No início difícil de entender, o título encontra explicação nesse passado sem nome. De fato: o elemento que falta no texto (o nome) só pode ser associado ao componente que falta no título (a “história”). Veja-se como no começo as figuras são apresentadas de muito perto. Naturalmente associada à noção de panorama, paisagem e pormenor se chocam. O sociólogo alemão Georg Simmel (1858-1918), que desenvolve seu trabalho principalmente na segunda metade do século XIX, ressalta com uma bela metáfora o critério do que pode ser entendido como paisagem:
(…) o que porventura abrangemos com um olhar ou dentro do nosso horizonte momentâneo não é ainda a paisagem, mas, quando muito, o material para ela -tal como um montão de livros, postos uns ao lado dos outros, ainda não é uma “biblioteca” (…), eles só se tornam tal (…) quando um certo conceito unificador os abarca e lhes dá uma forma487.

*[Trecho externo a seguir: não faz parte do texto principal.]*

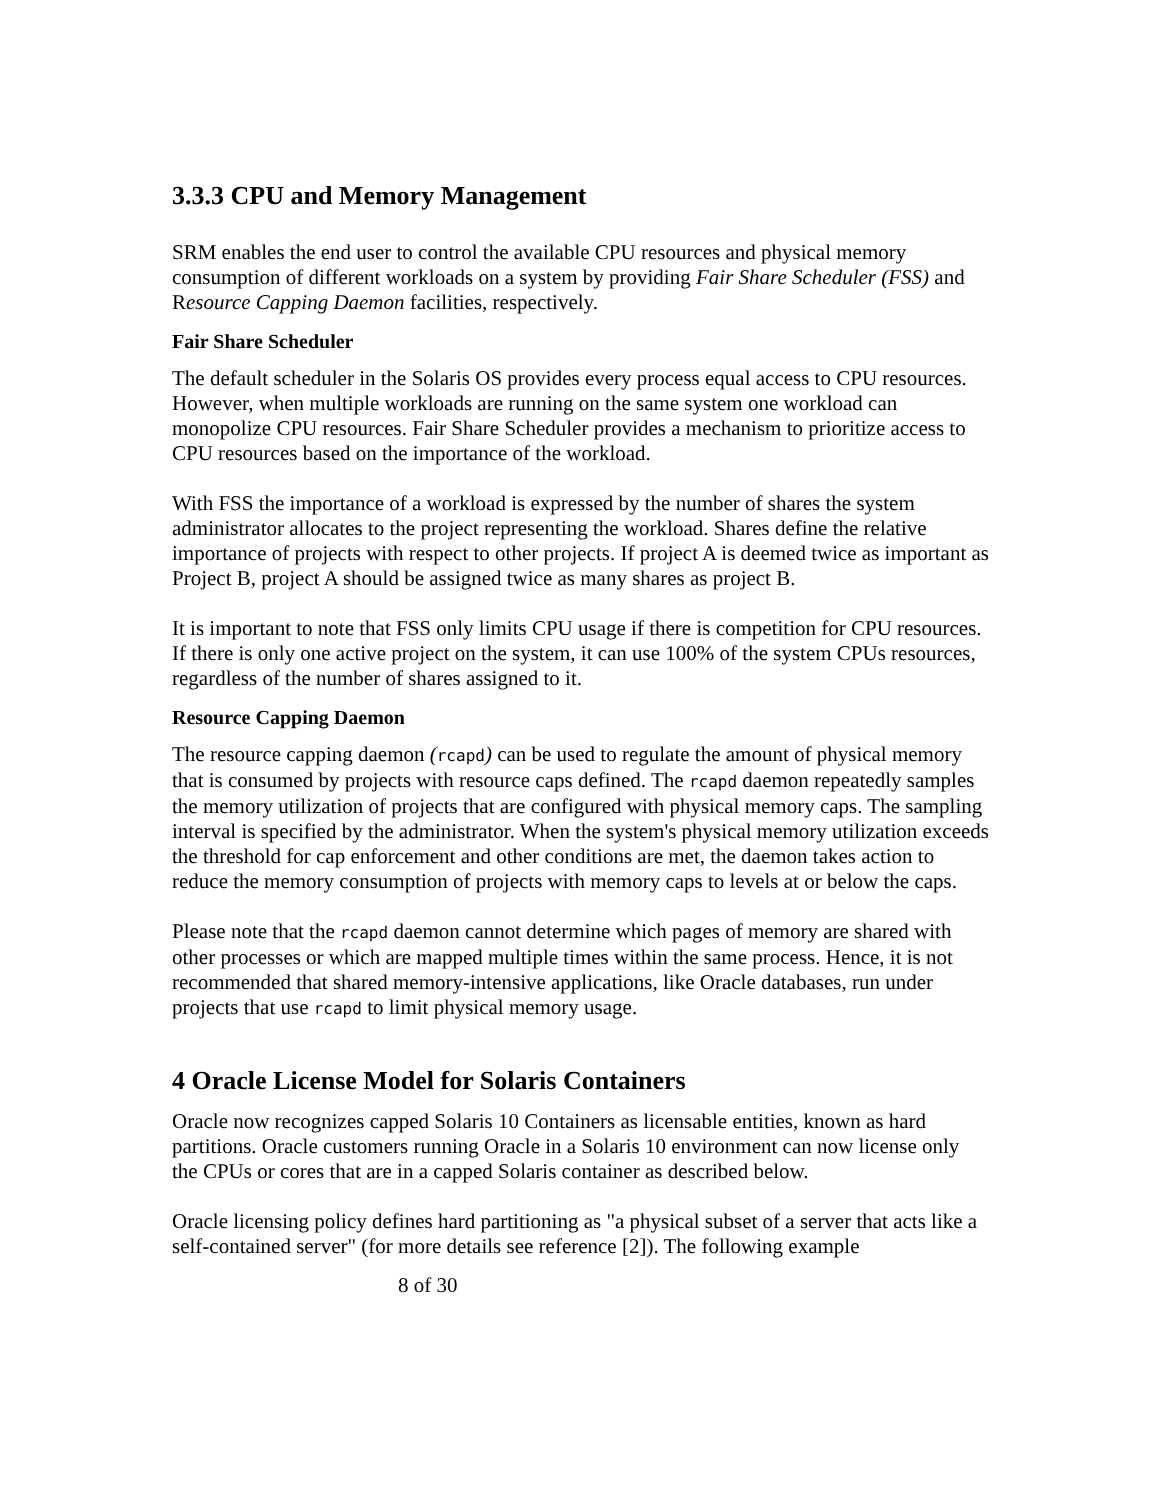3.3.3 CPU and Memory Management
SRM enables the end user to control the available CPU resources and physical memory consumption of different workloads on a system by providing Fair Share Scheduler (FSS) and Resource Capping Daemon facilities, respectively.
Fair Share Scheduler
The default scheduler in the Solaris OS provides every process equal access to CPU resources. However, when multiple workloads are running on the same system one workload can monopolize CPU resources. Fair Share Scheduler provides a mechanism to prioritize access to CPU resources based on the importance of the workload.
With FSS the importance of a workload is expressed by the number of shares the system administrator allocates to the project representing the workload. Shares define the relative importance of projects with respect to other projects. If project A is deemed twice as important as Project B, project A should be assigned twice as many shares as project B.
It is important to note that FSS only limits CPU usage if there is competition for CPU resources. If there is only one active project on the system, it can use 100% of the system CPUs resources, regardless of the number of shares assigned to it.
Resource Capping Daemon
The resource capping daemon (rcapd) can be used to regulate the amount of physical memory that is consumed by projects with resource caps defined. The rcapd daemon repeatedly samples the memory utilization of projects that are configured with physical memory caps. The sampling interval is specified by the administrator. When the system's physical memory utilization exceeds the threshold for cap enforcement and other conditions are met, the daemon takes action to reduce the memory consumption of projects with memory caps to levels at or below the caps.
Please note that the rcapd daemon cannot determine which pages of memory are shared with other processes or which are mapped multiple times within the same process. Hence, it is not recommended that shared memory-intensive applications, like Oracle databases, run under projects that use rcapd to limit physical memory usage.
4 Oracle License Model for Solaris Containers
Oracle now recognizes capped Solaris 10 Containers as licensable entities, known as hard partitions. Oracle customers running Oracle in a Solaris 10 environment can now license only the CPUs or cores that are in a capped Solaris container as described below.
Oracle licensing policy defines hard partitioning as "a physical subset of a server that acts like a self-contained server" (for more details see reference [2]). The following example
8 of 30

Na história de Ruffato a idéia de paisagem é associada ao passado. E a associação, por sua vez, estendida ao projeto do romance (à criação de uma paisagem e à recriação de um passado). Contados pontualmente (só os tesouros, só os retratos ou só a briga com Zunga) os episódios são apenas livros dispersos. A visão do conjunto temporal (antes/agora) assemelha-se a uma biblioteca organizada, à extensão que se abrange no ato de olhar. Ao exprimir que o material da paisagem é mutável, Simmel se refere tanto ao recorte do observador como ao critério unificador dos volumes. Neste caso, o recorte equivale à escolha da personagem. Apesar da tragédia de deixar de lado o nome de batismo, a história de Cidinha não se resume à especificidade estanque de “um prado, (...) uma casa, (...), um riacho (ou) (...) um séquito de nuvens”488
. A sua vida, tal como contada, faz pensar em uma ampla cena que reata os fios importantes de um caos aparentemente irresgatável.